Four major Greek banks received a ratings boost on Monday following a review by international ratings agency Moody’s.
Specifically, Moody’s Investors Service (Moody’s) upgraded the long-term deposit ratings of National Bank of Greece S.A., Eurobank S.A. and Alpha Bank S.A. to B2 from Caa1, and Piraeus Bank S.A.’s long-term deposit rating to B3 from Caa2. The outlook on the deposit ratings for all four banks is positive.
The rating agency has also upgraded the long-term Counterparty Risk Assessments (CRA) of National Bank of Greece S.A., Eurobank S.A. and Alpha Bank S.A. to Ba3(cr) from B1(cr) and for Piraeus Bank S.A. to B1(cr) from B2(cr). The long-term Counterparty Risk Ratings (CRR) of National Bank of Greece S.A., Eurobank S.A. and Alpha Bank S.A. were also upgraded to Ba3 from B2 and for Piraeus Bank S.A. to B1 from B3. The short-term ratings for all banks were affirmed at Not-Prime (NP) and their short-term CRA at NP(cr).
Concurrently, Moody’s has upgraded the Baseline Credit Assessment (BCA) of National Bank of Greece S.A., Alpha Bank S.A. and Eurobank S.A. to b3 from caa1, and the BCA of Piraeus Bank S.A.’s to caa1 from caa2.
Monday’s ratings upgrade was primarily driven by their improving asset quality and solvency and good prospects for further enhancing their recurring profitability, factors that are exerting upward pressure on their BCAs, the credit rating agency said in a report.
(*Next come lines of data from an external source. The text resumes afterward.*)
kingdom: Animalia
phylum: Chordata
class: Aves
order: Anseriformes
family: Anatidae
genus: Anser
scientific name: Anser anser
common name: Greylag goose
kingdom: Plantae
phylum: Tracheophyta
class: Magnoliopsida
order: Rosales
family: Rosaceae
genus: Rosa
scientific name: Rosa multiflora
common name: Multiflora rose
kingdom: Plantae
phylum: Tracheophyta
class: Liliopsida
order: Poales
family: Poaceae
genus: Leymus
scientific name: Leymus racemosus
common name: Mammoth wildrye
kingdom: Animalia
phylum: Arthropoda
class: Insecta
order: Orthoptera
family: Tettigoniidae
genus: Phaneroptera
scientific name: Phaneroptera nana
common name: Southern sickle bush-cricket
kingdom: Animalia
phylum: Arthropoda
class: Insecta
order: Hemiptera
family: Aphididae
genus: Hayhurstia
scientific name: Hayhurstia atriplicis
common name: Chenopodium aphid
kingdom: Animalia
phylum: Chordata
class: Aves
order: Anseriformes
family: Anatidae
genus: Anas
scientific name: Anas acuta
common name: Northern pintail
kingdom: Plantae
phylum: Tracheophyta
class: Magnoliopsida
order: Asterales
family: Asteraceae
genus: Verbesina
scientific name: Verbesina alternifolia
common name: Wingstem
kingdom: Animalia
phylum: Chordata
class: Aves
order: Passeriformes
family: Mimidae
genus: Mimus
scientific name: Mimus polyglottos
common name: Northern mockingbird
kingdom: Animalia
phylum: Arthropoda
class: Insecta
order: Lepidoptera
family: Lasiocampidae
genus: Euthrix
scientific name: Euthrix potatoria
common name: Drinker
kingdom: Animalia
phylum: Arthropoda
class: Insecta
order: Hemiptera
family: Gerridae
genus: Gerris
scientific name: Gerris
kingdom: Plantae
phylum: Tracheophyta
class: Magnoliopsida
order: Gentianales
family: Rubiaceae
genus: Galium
In addition, the upgrade to the banks’ deposit ratings also reflects their recent and upcoming MREL (minimum requirement for own funds and eligible liabilities) eligible debt issuances until the end of 2025, which will change the banks’ liability structure and enhance the buffers available to protect depositors.
The positive outlooks reflect Moody’s expectation that the four banks will continue to improve their credit profiles, and be in a good position to manage any new problem loan formation as a consequence of the coronavirus pandemic. The ratings could be upgraded in the coming quarters if the banks maintain their sound capital and liquidity, while fully implementing their transformation plans by further reducing their problem loans and leveraging the economic and credit growth potential of the Greek economy, which will benefit significantly from the EU’s recovery and resilience facility (RRF). Greece’s real GDP surged by 16.2% year-on-year in the second quarter of 2021, and will likely grow by around 5% on average during 2021 and 2022, providing good opportunities for banks to grow their loan books and support their revenues.
Nonetheless, Greek banks’ BCAs are still constrained by the quality of their capital, with sizeable deferred tax credits (DTCs) in the capital structure, and also by the challenge to further reduce their problem loans and cost of risk, as well as improve their core profitability by containing expenses and booking new business, Moody’s said.